Yarın sınava girecek herkese başarılar. Geçen yıl YKS döneminde yine bölüm yayınlamıştım, o zaman söylediğimi yine söylüyorum: bu, hayatınızın dönüm noktası falan değil. Bu sınav, hayatınızın geri kalanını inanın tanımlamayacak; başkaları aksini iddia etse de.
Minnoş bir bölümle geldim ki içiniz daralmasın, ısınsın.
POV: Çukur'dan ve karakterlerin geçmişlerinden tamamen bağımsızdır. 12 yaşından beri tanışıyorlar. Hikaye Karaca'nın kaçırıldıktan sonra Azer tarafından bulunmasıyla başlar.
"Bilmiyor musun senin saçının teli kopsa benim canım yanar, nasıl kıymalarına izin verebilirdim ki ben sana?"
Sözcükler adamın ağzından dökülürken, Karaca duyduğuyla şaşırıyor. Şaşkınlığı sözlere değil halbuki, Azer'in onu ne kadar sevdiğini biliyor. Ses tonu şaşırtıyor adamın, bu kadar aciz ve çaresiz duymayı beklemiyor çünkü bu karteli. Ama Azer her şeyiyle farklı; Karaca'nın hayatına bahar getirmeyi başardı o adam, bu bile yeterli kadına.
"Canımı yakmadılar." diyor istemsizce. Bu koca bir yalan. Canı çok yandı Karaca'nın, anlatabileceğinden çok. Saçlarından sürükleyip kaçırırlarken de yandı, konuşması için döverlerken de. Yine de Azer'in bunları bilmesini istemiyor. Karşısında kendi ailesi olsa, onların gözlerine sokmak ister incindiğini. Ama Azer'in gözleri öyle bir bakıyor ki, kendi acılarının bu adamın rüyalarına girmesini istemiyor. Azer tümüyle Karaca'nın, her şeyiyle, aldığı her nefesle ona ait. Belli ki geceleri de gündüzleri de onu düşünerek geçiyor. Böyle bir adama, canının yandığını anlatamaz Karaca.
Azer Kurtuluş, sevilmemiş bir kadını sevecek kadar büyük bir yüreğe sahip. Onun sınanmaya ya da zorlanmaya ihtiyacı yok.

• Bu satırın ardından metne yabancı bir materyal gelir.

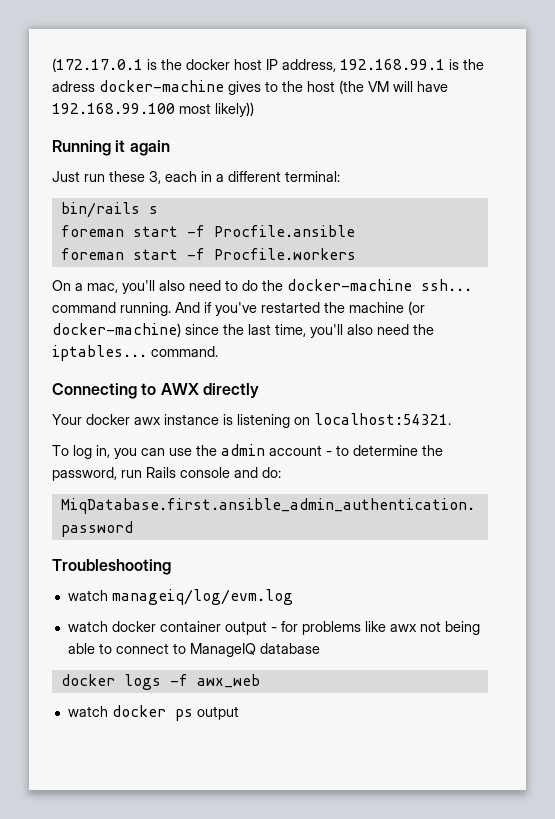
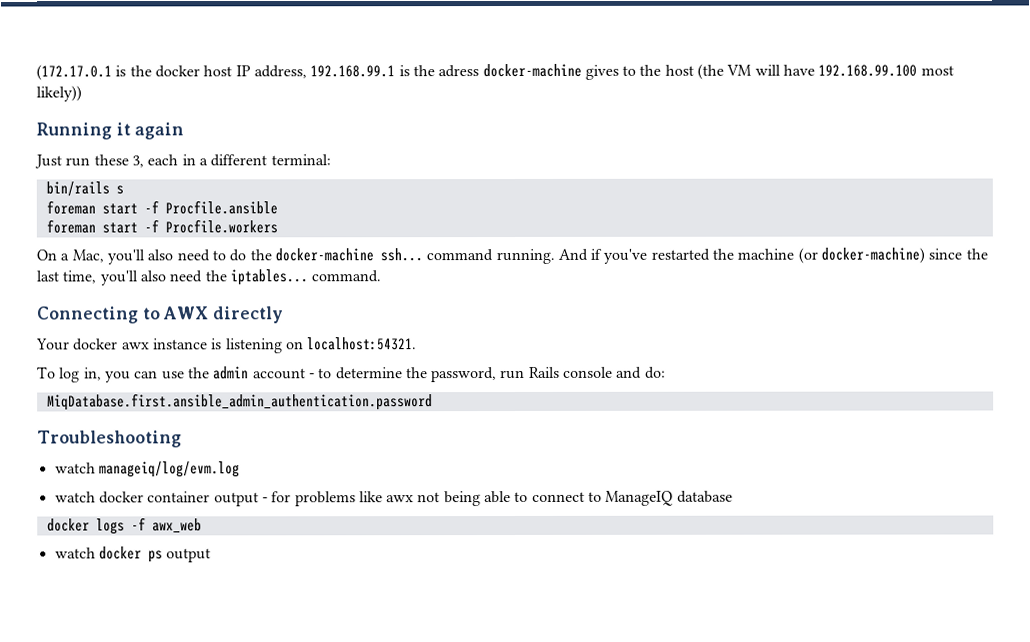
[87,283,118,293] mac, -> [71,249,104,263] Mac,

"Bir şey koklattılar bana, sonra bayıldım ben. Hiçbirini hissetmedim bunların." diyor Karaca en inandırıcı sesiyle, bir yandan yaralarını gösterirken. Azer'in daha fazla üzülmesini kaldıramayacak gibi. Hayatında onu düşünüp onun için üzülen yalnızca bir adam var; o da öyle bir adam ki Karaca onu daha fazla incitmek istemiyor.
Azer'in gözleri ağır ağır morarmış ve kızarmış bedenini incelerken adamın kendisine inanıp inanmadığını sorguluyor bir yandan. Derin bir nefes alıyor adam, tek elini kaldırıp yaralara dokunmak için hamle yapıyor ancak elleri öyle kötü titriyor ki hemen geri indiriyor. Buna da dayanamıyor Karaca.

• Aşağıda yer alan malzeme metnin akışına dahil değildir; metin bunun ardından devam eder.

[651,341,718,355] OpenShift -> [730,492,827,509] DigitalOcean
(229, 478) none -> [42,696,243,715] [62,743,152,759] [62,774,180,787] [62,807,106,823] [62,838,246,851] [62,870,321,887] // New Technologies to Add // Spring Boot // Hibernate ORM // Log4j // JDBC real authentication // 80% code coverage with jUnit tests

"Yapma böyle Azer, bu ilk değil ya."
Cümle ağzından çıkar çıkmaz dudaklarını birbirine bastırıyor hemen. Bunu söylemeyecekti, neden böyle konuştu ki! Azer'den sakladığı karanlık bir geçmişi yok aslında Karaca'nın. Azer o karanlık geçmişe dahil, onun bir parçası. İkisi de yaralı çocuklarken tanıştılar, birbirlerinin yaralarını sardılar defalarca.
Yine de eski günleri anmayı sevmiyor ikisi de. Tanıştıkları anı birkaç kez anlattılar yakın arkadaşlarına, o kadar. Karaca kalabalık masada Azer'in arkasına yaslanıp yüzünde bir gülümsemeyle anlattığı hikayeyi hatırlıyor sonra.
"O zamanlar burnumuzdan sümük akıyor, üstümüz başımız leş gibi! Sokak çocuğuyuz zaten, ama yine de sokakta görsen başını okşamaktan erinirsin. Öyle beter durumdayız. Güya devlet bakıyor bize de, onca çocuğa nasıl yetişsinler!"
Aslında çok hüzünlü bir hikaye olabilir bu, hatta masada oturan arkadaşları da birbirlerine bakıyorlar nasıl tepki vermeleri gerektiğini düşünür gibi. Ama Azer konuşurken öyle keyifli anlatıyor ki, Karaca da aynı şekilde parıldayan gülümsemesiyle onu dinliyor. Onlar da Azer gibi gülmeye başlıyorlar hikayeye. Belli ki yapayalnız ve sokağa terk edilmiş çocuklar olsalar da, bunun acısını yaşamak istemiyorlar bu akşam.